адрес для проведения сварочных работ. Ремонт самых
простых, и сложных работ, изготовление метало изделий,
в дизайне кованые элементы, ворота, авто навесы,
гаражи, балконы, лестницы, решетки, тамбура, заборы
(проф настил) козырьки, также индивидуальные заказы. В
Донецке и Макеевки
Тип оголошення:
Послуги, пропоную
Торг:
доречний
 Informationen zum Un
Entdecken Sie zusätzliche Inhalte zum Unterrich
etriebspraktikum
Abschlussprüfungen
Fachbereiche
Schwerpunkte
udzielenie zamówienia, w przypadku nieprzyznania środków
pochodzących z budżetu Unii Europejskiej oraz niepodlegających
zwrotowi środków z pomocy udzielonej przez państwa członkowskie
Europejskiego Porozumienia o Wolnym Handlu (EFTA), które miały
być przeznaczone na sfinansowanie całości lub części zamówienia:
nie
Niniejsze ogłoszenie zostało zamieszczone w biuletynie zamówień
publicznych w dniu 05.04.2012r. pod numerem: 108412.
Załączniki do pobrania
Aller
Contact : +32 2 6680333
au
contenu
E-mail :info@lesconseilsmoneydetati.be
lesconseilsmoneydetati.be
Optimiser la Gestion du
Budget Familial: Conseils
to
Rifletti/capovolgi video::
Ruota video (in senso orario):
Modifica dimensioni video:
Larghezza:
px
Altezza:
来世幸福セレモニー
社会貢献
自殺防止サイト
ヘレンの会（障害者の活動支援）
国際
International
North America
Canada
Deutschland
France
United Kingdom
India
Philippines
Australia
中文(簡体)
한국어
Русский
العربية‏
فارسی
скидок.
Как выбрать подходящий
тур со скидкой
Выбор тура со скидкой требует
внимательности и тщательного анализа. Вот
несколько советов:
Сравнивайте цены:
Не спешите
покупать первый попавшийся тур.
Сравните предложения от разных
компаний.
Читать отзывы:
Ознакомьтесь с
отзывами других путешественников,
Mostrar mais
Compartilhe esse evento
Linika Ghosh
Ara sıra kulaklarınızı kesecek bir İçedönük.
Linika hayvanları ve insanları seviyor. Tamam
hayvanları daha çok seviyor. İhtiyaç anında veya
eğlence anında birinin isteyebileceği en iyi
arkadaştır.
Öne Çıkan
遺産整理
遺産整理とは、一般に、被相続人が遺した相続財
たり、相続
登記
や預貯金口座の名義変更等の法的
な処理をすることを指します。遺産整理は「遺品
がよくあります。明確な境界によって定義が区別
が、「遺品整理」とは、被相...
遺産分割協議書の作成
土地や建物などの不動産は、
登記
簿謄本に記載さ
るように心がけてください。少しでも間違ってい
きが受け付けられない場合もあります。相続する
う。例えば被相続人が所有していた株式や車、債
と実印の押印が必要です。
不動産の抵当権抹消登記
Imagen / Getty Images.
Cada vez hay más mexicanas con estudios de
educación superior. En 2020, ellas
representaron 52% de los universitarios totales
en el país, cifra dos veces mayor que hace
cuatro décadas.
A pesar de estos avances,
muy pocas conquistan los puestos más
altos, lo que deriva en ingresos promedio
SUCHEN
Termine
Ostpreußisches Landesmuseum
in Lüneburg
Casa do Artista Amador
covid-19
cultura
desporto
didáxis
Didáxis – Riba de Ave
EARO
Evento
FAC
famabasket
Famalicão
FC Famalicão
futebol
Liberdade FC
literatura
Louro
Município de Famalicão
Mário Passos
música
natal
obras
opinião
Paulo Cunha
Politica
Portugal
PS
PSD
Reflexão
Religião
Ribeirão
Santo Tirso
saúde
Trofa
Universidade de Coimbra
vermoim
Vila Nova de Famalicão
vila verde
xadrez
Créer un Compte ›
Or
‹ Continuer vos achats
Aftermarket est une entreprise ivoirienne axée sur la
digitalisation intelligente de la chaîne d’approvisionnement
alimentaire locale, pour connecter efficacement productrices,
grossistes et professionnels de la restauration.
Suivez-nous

· · ·

* What you are asked to do *
Retype every one of the entries above, line for line, without changing a single character.

* Answer to the problem *
адрес для проведения сварочных работ. Ремонт самых
простых, и сложных работ, изготовление метало изделий,
в дизайне кованые элементы, ворота, авто навесы,
гаражи, балконы, лестницы, решетки, тамбура, заборы
(проф настил) козырьки, также индивидуальные заказы. В
Донецке и Макеевки
Тип оголошення:
Послуги, пропоную
Торг:
доречний
 Informationen zum Un
Entdecken Sie zusätzliche Inhalte zum Unterrich
etriebspraktikum
Abschlussprüfungen
Fachbereiche
Schwerpunkte
udzielenie zamówienia, w przypadku nieprzyznania środków
pochodzących z budżetu Unii Europejskiej oraz niepodlegających
zwrotowi środków z pomocy udzielonej przez państwa członkowskie
Europejskiego Porozumienia o Wolnym Handlu (EFTA), które miały
być przeznaczone na sfinansowanie całości lub części zamówienia:
nie
Niniejsze ogłoszenie zostało zamieszczone w biuletynie zamówień
publicznych w dniu 05.04.2012r. pod numerem: 108412.
Załączniki do pobrania
Aller
Contact : +32 2 6680333
au
contenu
E-mail :info@lesconseilsmoneydetati.be
lesconseilsmoneydetati.be
Optimiser la Gestion du
Budget Familial: Conseils
to
Rifletti/capovolgi video::
Ruota video (in senso orario):
Modifica dimensioni video:
Larghezza:
px
Altezza:
来世幸福セレモニー
社会貢献
自殺防止サイト
ヘレンの会（障害者の活動支援）
国際
International
North America
Canada
Deutschland
France
United Kingdom
India
Philippines
Australia
中文(簡体)
한국어
Русский
العربية‏
فارسی
скидок.
Как выбрать подходящий
тур со скидкой
Выбор тура со скидкой требует
внимательности и тщательного анализа. Вот
несколько советов:
Сравнивайте цены:
Не спешите
покупать первый попавшийся тур.
Сравните предложения от разных
компаний.
Читать отзывы:
Ознакомьтесь с
отзывами других путешественников,
Mostrar mais
Compartilhe esse evento
Linika Ghosh
Ara sıra kulaklarınızı kesecek bir İçedönük.
Linika hayvanları ve insanları seviyor. Tamam
hayvanları daha çok seviyor. İhtiyaç anında veya
eğlence anında birinin isteyebileceği en iyi
arkadaştır.
Öne Çıkan
遺産整理
遺産整理とは、一般に、被相続人が遺した相続財
たり、相続
登記
や預貯金口座の名義変更等の法的
な処理をすることを指します。遺産整理は「遺品
がよくあります。明確な境界によって定義が区別
が、「遺品整理」とは、被相...
遺産分割協議書の作成
土地や建物などの不動産は、
登記
簿謄本に記載さ
るように心がけてください。少しでも間違ってい
きが受け付けられない場合もあります。相続する
う。例えば被相続人が所有していた株式や車、債
と実印の押印が必要です。
不動産の抵当権抹消登記
Imagen / Getty Images.
Cada vez hay más mexicanas con estudios de
educación superior. En 2020, ellas
representaron 52% de los universitarios totales
en el país, cifra dos veces mayor que hace
cuatro décadas.
A pesar de estos avances,
muy pocas conquistan los puestos más
altos, lo que deriva en ingresos promedio
SUCHEN
Termine
Ostpreußisches Landesmuseum
in Lüneburg
Casa do Artista Amador
covid-19
cultura
desporto
didáxis
Didáxis – Riba de Ave
EARO
Evento
FAC
famabasket
Famalicão
FC Famalicão
futebol
Liberdade FC
literatura
Louro
Município de Famalicão
Mário Passos
música
natal
obras
opinião
Paulo Cunha
Politica
Portugal
PS
PSD
Reflexão
Religião
Ribeirão
Santo Tirso
saúde
Trofa
Universidade de Coimbra
vermoim
Vila Nova de Famalicão
vila verde
xadrez
Créer un Compte ›
Or
‹ Continuer vos achats
Aftermarket est une entreprise ivoirienne axée sur la
digitalisation intelligente de la chaîne d’approvisionnement
alimentaire locale, pour connecter efficacement productrices,
grossistes et professionnels de la restauration.
Suivez-nous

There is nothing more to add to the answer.